On the one hand orthodox religious teachings without being reformed completely disregards the human rights norms particularity equality and non-discrimination and on the other hand though the government is committed for protecting human rights values, but refrain itself from the interference in the personal laws even if those are discriminatory. Here we find a complete paradox. The government apprehends the fierce resistance of ethno-religious communities whose norms and institutions have been targeted by reforms.
The intensity and severity of that resistance seem to be directly correlated with the type of reform in question. For example, a close scrutiny of the experiences of postcolonial nations shows that normative reform has instigated the greatest amount of resistance from social forces while opposition mounted against substantive reforms has been less and relatively easier for governments to overcome.
Amidst of the social, political and practical problems, it is submitted that to ensure the harmonious application of personal laws ensuring equality and non-discrimination, following recommendations can be taken into account. Firstly, judicial activism by the arm of progressive interpretation can guarantee harmonious application of personal laws ensuring equality and non-discrimination. In this regard it is essential to mobilise the tools of judiciary with a view to changing the orthodox mindset of judges and lawyers.

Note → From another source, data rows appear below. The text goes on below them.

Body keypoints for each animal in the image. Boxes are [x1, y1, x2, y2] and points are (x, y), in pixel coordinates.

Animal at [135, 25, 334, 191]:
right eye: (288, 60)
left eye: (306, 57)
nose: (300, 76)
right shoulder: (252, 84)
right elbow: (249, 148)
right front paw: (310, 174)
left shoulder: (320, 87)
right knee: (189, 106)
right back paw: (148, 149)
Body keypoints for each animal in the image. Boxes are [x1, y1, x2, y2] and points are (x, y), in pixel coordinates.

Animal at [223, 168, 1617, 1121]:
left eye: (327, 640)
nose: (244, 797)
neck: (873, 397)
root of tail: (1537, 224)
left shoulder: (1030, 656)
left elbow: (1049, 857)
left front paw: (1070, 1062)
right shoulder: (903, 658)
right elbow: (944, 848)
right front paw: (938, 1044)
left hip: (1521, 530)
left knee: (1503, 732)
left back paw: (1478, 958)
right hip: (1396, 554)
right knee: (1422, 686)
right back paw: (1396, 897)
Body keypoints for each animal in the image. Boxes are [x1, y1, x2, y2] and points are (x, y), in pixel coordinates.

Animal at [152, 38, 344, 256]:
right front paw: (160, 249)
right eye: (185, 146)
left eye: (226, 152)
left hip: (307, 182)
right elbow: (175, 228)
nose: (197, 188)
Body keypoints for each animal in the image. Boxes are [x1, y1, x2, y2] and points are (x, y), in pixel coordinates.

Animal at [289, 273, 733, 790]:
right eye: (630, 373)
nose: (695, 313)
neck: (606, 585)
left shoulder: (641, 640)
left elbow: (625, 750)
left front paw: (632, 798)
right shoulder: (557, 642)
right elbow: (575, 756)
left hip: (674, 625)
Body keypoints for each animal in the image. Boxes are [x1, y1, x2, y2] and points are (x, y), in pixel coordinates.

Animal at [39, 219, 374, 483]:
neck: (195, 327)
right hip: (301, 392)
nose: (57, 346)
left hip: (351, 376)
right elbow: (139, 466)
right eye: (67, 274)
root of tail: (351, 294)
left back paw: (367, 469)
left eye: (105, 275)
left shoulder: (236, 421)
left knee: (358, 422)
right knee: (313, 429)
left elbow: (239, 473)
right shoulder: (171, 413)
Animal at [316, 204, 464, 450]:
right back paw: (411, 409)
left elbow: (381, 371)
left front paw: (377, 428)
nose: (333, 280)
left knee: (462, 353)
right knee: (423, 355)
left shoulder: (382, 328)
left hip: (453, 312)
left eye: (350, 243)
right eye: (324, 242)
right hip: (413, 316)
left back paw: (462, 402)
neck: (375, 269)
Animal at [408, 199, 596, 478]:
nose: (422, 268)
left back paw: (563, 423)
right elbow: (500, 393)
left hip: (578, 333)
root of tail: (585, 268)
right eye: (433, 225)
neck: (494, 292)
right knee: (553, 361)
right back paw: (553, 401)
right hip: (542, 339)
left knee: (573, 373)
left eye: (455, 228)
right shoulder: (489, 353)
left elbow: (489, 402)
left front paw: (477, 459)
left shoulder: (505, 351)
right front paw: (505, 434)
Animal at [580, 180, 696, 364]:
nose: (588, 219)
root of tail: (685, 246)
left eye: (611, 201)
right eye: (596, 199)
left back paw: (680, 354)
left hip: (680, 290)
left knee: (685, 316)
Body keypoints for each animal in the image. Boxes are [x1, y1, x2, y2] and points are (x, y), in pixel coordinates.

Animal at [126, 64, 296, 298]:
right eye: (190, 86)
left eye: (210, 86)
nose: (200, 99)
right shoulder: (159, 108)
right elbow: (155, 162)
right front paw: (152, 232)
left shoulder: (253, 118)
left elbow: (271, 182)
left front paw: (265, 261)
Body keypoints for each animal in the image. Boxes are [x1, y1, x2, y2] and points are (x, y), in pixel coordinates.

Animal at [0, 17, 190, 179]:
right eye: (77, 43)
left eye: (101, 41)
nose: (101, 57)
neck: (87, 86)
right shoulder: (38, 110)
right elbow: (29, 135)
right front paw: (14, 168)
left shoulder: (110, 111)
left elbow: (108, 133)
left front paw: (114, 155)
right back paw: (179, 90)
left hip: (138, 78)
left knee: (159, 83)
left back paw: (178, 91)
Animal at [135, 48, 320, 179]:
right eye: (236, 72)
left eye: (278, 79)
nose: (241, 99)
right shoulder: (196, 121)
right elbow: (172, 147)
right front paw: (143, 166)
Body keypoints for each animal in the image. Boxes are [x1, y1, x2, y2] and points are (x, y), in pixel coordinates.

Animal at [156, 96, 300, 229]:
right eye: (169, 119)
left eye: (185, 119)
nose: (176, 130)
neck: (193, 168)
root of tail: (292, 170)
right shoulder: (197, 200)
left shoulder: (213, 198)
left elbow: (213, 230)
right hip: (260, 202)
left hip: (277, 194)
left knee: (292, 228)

Secondly, while people at large in Bangladesh are very much prone to religious teachings and unwilling to comply with progressive interpretation, it may be submitted that human rights education can make a qualitative shift to comply with the progressive application of religious teachings.
Thirdly, while the perception of inequality and discrimination often borne by women who are in general victims of inequality derived from the application of orthodox religious teachings and reservations, it is indeed necessary to ensure humanistic interpretation of Islamic law to eliminate discrimination.
The writer is Lecturer, Faculty of Law, Eastern University.